Selected text —
Given that it is a low-energy, low-emission mode of transportation that can reduce costs significantly, India should not miss the opportunity to develop high-speed rail

- - -HSR is a better option in terms of energy efficiency, carbon footprint and inter-city travel time than air travel

- - -To meet India's rail transport demand, there should be three sets of double tracks: the first one for conventional trains, the second for freight trains, and the third for HSR in the high-traffic-density corridors such as Golden Quadrilateral (GQ) and its diagonals. Ignoring this ground reality would escalate our internal and external costs of transport. This is evident from the fact that in the absence of sufficient rail capacity, both passenger and freight business has moved to road transport - and this trend would continue unabated.

Data items —
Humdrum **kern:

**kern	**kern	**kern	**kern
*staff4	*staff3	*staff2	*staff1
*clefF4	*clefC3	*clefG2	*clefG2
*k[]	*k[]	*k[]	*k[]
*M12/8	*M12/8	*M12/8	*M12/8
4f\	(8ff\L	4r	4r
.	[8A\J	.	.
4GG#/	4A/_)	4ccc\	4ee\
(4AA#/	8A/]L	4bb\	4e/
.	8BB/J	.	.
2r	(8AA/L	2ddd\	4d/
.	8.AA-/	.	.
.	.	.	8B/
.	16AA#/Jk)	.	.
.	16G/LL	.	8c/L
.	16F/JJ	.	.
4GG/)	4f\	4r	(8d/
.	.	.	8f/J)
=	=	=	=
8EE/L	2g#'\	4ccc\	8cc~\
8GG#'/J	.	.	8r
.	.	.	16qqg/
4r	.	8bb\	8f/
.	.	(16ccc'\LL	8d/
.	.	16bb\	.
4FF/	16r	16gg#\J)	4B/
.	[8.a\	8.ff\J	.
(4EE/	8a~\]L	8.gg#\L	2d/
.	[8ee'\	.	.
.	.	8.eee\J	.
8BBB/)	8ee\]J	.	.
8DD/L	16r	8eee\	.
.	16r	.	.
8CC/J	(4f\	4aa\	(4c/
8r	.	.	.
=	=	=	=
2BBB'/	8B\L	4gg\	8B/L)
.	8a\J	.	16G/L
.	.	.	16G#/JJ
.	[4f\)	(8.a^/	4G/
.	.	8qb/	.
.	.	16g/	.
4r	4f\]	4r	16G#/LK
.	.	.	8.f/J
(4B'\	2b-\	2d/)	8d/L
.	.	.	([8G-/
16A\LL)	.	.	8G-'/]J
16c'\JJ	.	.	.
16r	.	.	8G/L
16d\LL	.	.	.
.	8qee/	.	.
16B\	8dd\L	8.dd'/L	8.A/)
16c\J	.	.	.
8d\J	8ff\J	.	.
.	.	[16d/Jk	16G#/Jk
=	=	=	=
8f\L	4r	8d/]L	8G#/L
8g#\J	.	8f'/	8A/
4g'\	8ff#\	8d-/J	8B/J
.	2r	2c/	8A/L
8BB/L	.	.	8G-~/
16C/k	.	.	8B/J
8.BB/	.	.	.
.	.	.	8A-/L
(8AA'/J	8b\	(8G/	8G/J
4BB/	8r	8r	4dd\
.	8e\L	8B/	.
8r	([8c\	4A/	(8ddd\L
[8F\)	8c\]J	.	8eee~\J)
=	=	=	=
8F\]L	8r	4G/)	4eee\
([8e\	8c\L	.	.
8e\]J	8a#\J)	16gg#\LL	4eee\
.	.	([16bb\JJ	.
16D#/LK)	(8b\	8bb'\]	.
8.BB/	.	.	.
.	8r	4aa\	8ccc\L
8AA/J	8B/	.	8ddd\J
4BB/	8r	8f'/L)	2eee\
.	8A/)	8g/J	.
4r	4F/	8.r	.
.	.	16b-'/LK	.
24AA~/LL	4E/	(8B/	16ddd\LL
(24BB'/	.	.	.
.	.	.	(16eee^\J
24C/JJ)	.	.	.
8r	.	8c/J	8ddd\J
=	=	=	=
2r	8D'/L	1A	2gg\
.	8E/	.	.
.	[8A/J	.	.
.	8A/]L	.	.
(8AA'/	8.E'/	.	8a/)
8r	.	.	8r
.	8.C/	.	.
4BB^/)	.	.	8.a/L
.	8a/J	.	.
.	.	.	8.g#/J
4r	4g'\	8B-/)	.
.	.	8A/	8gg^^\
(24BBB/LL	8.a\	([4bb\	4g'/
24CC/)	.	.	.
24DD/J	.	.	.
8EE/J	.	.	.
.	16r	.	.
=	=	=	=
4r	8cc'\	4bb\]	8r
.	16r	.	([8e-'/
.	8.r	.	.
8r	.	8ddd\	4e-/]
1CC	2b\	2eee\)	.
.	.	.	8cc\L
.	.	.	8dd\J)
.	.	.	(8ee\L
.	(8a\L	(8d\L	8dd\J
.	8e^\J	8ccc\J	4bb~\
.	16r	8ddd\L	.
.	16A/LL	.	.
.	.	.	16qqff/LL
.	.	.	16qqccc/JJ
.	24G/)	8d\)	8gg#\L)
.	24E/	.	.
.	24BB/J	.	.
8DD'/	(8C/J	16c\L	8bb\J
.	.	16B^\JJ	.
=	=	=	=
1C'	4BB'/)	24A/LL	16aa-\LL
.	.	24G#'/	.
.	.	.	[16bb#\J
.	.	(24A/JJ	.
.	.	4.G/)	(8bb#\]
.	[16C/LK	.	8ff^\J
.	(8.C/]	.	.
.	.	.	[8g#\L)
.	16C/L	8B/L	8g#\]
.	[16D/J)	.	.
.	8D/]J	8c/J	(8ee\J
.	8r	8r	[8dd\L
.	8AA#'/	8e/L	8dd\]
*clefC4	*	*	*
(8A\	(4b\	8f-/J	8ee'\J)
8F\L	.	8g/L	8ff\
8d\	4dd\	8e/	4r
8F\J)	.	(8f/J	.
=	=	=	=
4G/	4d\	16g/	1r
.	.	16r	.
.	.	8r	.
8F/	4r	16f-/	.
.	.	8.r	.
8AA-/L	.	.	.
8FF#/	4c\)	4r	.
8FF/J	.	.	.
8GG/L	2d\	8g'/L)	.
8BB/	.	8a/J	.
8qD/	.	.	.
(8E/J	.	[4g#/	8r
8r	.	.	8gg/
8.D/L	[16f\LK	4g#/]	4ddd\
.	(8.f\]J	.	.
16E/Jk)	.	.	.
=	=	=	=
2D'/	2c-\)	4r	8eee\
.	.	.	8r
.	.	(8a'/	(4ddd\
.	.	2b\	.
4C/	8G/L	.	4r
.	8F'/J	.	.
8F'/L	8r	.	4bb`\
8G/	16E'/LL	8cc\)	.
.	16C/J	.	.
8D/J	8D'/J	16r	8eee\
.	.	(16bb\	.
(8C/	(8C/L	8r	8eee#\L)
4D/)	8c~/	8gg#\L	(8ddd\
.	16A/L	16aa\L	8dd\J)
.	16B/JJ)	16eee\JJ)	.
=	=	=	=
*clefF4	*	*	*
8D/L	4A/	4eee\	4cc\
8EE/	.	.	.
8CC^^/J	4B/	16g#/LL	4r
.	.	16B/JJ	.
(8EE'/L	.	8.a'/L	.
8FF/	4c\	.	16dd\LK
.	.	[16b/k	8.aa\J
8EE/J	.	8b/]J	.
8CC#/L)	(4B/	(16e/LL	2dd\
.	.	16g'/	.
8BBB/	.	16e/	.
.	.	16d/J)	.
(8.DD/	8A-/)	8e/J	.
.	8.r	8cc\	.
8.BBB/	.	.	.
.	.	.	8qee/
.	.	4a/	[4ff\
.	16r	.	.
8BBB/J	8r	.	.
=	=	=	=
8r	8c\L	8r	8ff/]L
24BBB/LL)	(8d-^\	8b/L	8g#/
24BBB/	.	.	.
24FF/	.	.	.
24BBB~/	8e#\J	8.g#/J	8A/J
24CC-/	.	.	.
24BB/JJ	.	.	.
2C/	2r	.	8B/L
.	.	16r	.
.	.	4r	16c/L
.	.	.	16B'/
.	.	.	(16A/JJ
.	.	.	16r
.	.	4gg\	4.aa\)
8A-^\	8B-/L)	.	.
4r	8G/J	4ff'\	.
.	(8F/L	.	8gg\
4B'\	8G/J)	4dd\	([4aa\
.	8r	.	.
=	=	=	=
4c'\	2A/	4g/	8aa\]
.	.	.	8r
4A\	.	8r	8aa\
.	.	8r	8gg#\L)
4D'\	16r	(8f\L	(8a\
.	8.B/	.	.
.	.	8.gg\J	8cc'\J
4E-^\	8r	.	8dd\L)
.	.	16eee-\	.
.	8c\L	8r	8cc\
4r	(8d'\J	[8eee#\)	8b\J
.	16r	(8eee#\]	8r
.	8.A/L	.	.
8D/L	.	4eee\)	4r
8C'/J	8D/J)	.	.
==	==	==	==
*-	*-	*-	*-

Objectives —
- 1) Answer these questions from the high-speed rail text.
(a) In what three respects is HSR called a better option than air travel?
(b) How many sets of double tracks should there be to meet India's rail transport demand?
(c) To what has passenger and freight business moved in the absence of sufficient rail capacity?
- 2) Repeat the part of the high-speed rail text starting at "Given that it" and ending at "would continue unabated.".

List of solutions —
- 1)
(a) Energy efficiency, carbon footprint and inter-city travel time.
(b) Three.
(c) Road transport.

- 2)
Given that it is a low-energy, low-emission mode of transportation that can reduce costs significantly, India should not miss the opportunity to develop high-speed rail

- - -HSR is a better option in terms of energy efficiency, carbon footprint and inter-city travel time than air travel

- - -To meet India's rail transport demand, there should be three sets of double tracks: the first one for conventional trains, the second for freight trains, and the third for HSR in the high-traffic-density corridors such as Golden Quadrilateral (GQ) and its diagonals. Ignoring this ground reality would escalate our internal and external costs of transport. This is evident from the fact that in the absence of sufficient rail capacity, both passenger and freight business has moved to road transport - and this trend would continue unabated.